**Text section:**
☆ ☆ ☆ ☆ ☆

The soap tested correctly and customer admitted to damaging the soap by placing it in the freezer

AUTHOR: Majestic Mountain Sage - (U.S.A.)

August 28, 2007: This customer ordered our melt and pour soap in white and clear.

October 15, 2007: After our company closed for the day the customer emailed us to state the soap was cloudy when poured into the molds. She sent a link to see the pictures of the soaps on the internet.

October 16, 2007: I responded to the customer and asked about her techniques and process of making the soaps. I also asked for the lot number placed on the label of each product and how she could find this information. She gave me the lot number of the soap and I checked our sales floor for another pail of the same material. Since the soaps seemed to be made in the correct fashion I made arrangements with the customer to bring back her pail of soap, at our expense.

October 23, 2007: Our shipping department sent a box to the customer along with a return label. It was my mistake in my written request to our shipping department that caused the delay. I was travelling and once they were able to discuss the matter with me they understood what needed to be done. The customer is close and would receive the box and return shipping label the very next day.

October 24, 2007: The customer receives the box and return shipping label.

November 5, 2007: The return box comes back to us. The shipping label service guarantees one day in transit. The package was not given to UPS until November 2nd to bring back to us.

I opened the pail to find the entire 25 lbs had been melted by the customer. My first concern was that the white soap had contaminated the transparent soap at the time of melting. I cut a portion of the soap out of the pail and melted it in a clean beaker with the aid of a microwave. I poured 2 soaps that are one inch thick. I sprayed one soap with alcohol which can help clear the soap of bubbles and a thickened skin which can cause translucency. The other soap was left without alcohol or anything to prevent a skin from forming.

One hour later I removed both soaps from the molds. The soap with the alcohol spray was just as clear as the soap without the alcohol spray. The only difference was the non-sprayed soap had some bubbles form at the surface when poured into the mold. Both soaps are so clear the newspaper can be read through 1 inch of soap.

I emailed the customer explaining what I had found. I further asked about her techiniques employed in the classroom.

☆ ☆ ☆ ☆ ☆

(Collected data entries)
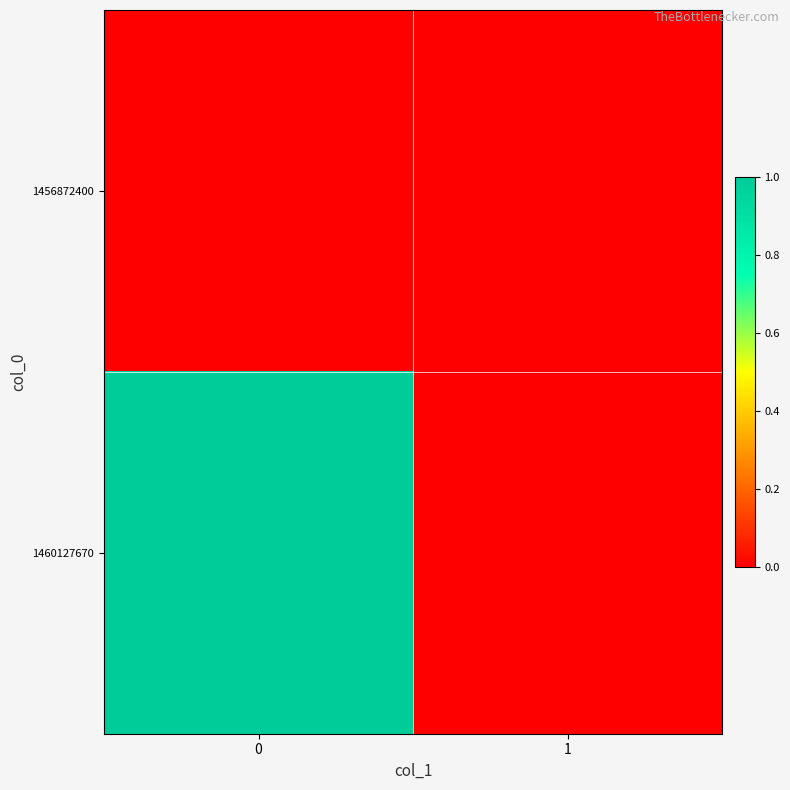

At 1, list the series in order from smallest to largest.

1456872400, 1460127670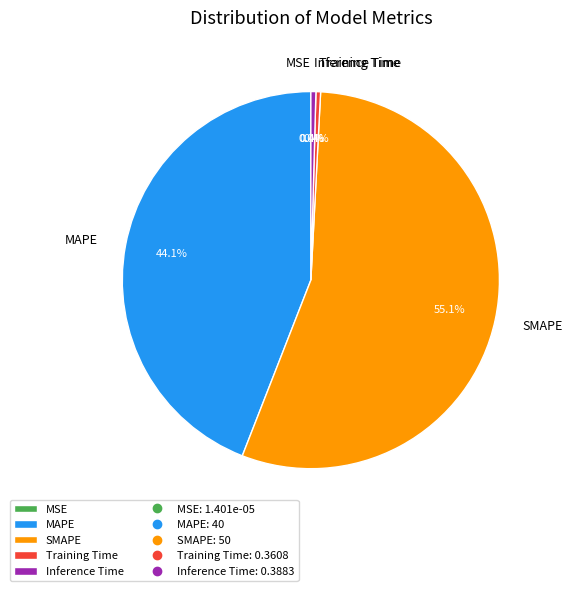

Is there a majority slice in this chart?

Yes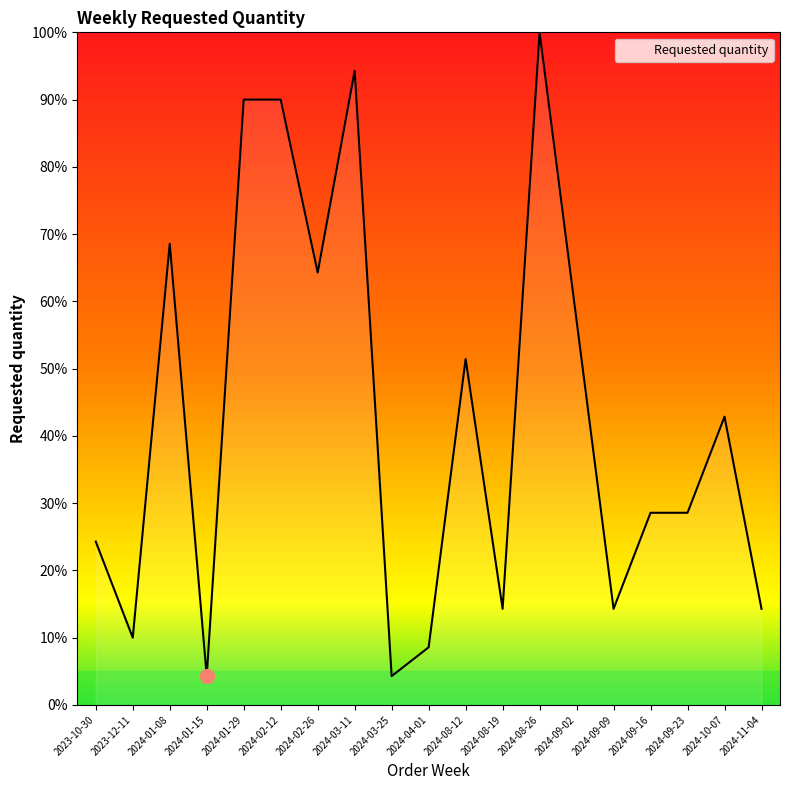

What is the maximum value shown in the chart?

100.0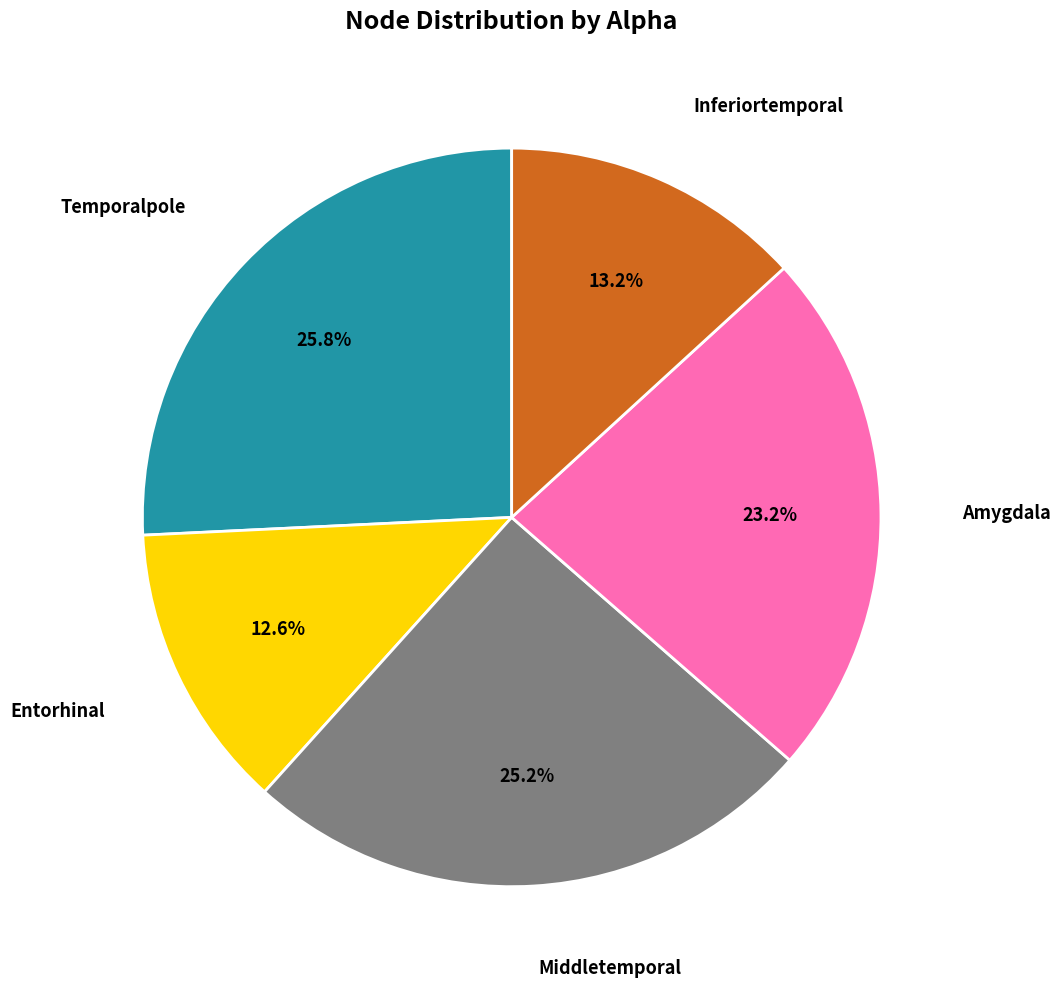

Does any single category account for the majority?

No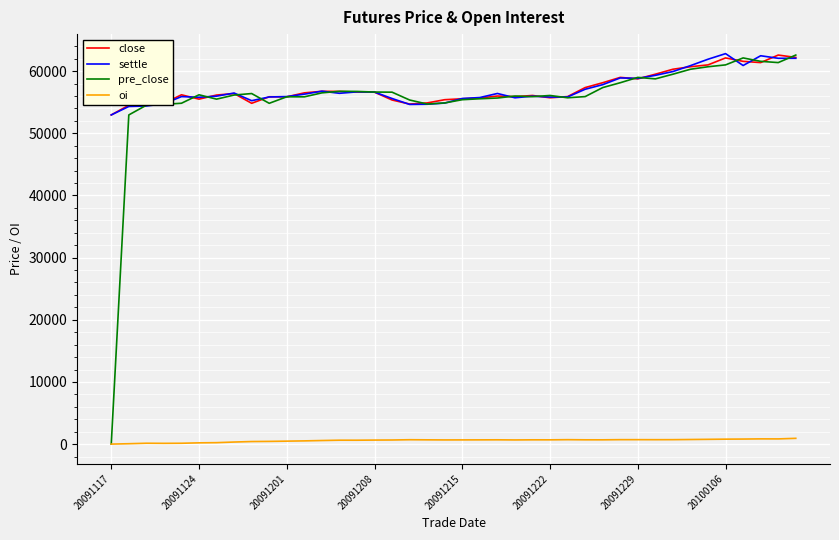

What is the lowest value of the close series?

52950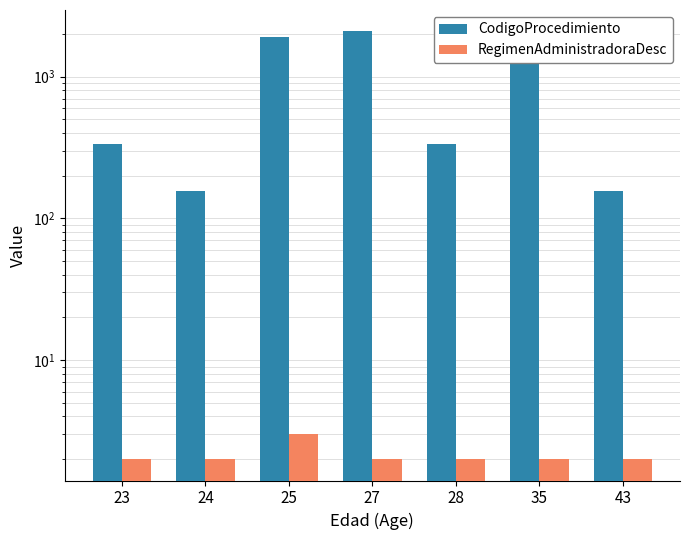

What is the total value across all series at 27?

2091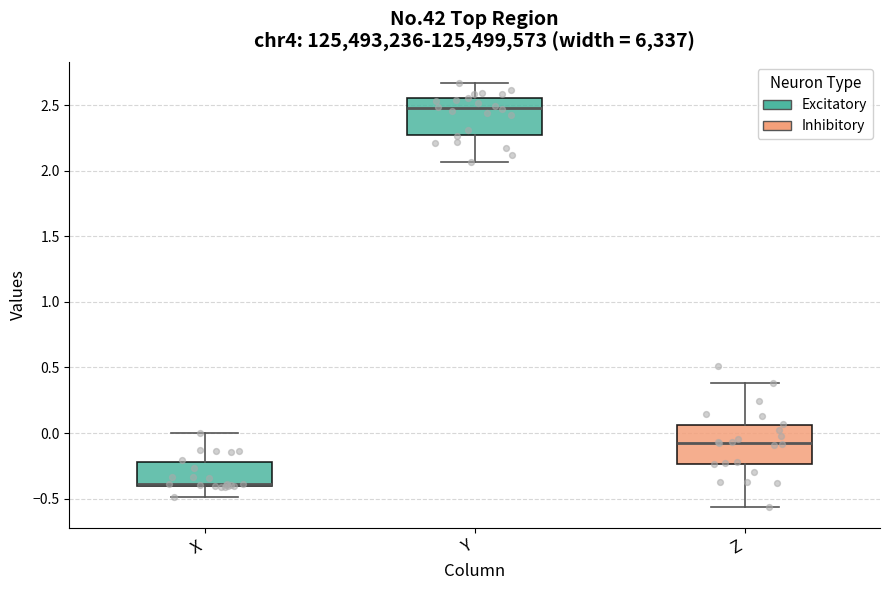

Where is the upper edge of the box for Z on the y-axis? The values are not printed on the chart, so give them approximately, as read against the axis.

0.05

☆ ☆ ☆ ☆ ☆

**Problem set:**
(1) In the soap complaint account, list every date that opens a dated entry.
(2) Extract the passage of the soap complaint account from "November 5, 2007: The" to "skin from forming.".
These rows have no connection to the soap complaint account.

**Your written answers:**
(1) August 28, 2007; October 15, 2007; October 16, 2007; October 23, 2007; October 24, 2007; November 5, 2007

(2)
November 5, 2007: The return box comes back to us. The shipping label service guarantees one day in transit. The package was not given to UPS until November 2nd to bring back to us.

I opened the pail to find the entire 25 lbs had been melted by the customer. My first concern was that the white soap had contaminated the transparent soap at the time of melting. I cut a portion of the soap out of the pail and melted it in a clean beaker with the aid of a microwave. I poured 2 soaps that are one inch thick. I sprayed one soap with alcohol which can help clear the soap of bubbles and a thickened skin which can cause translucency. The other soap was left without alcohol or anything to prevent a skin from forming.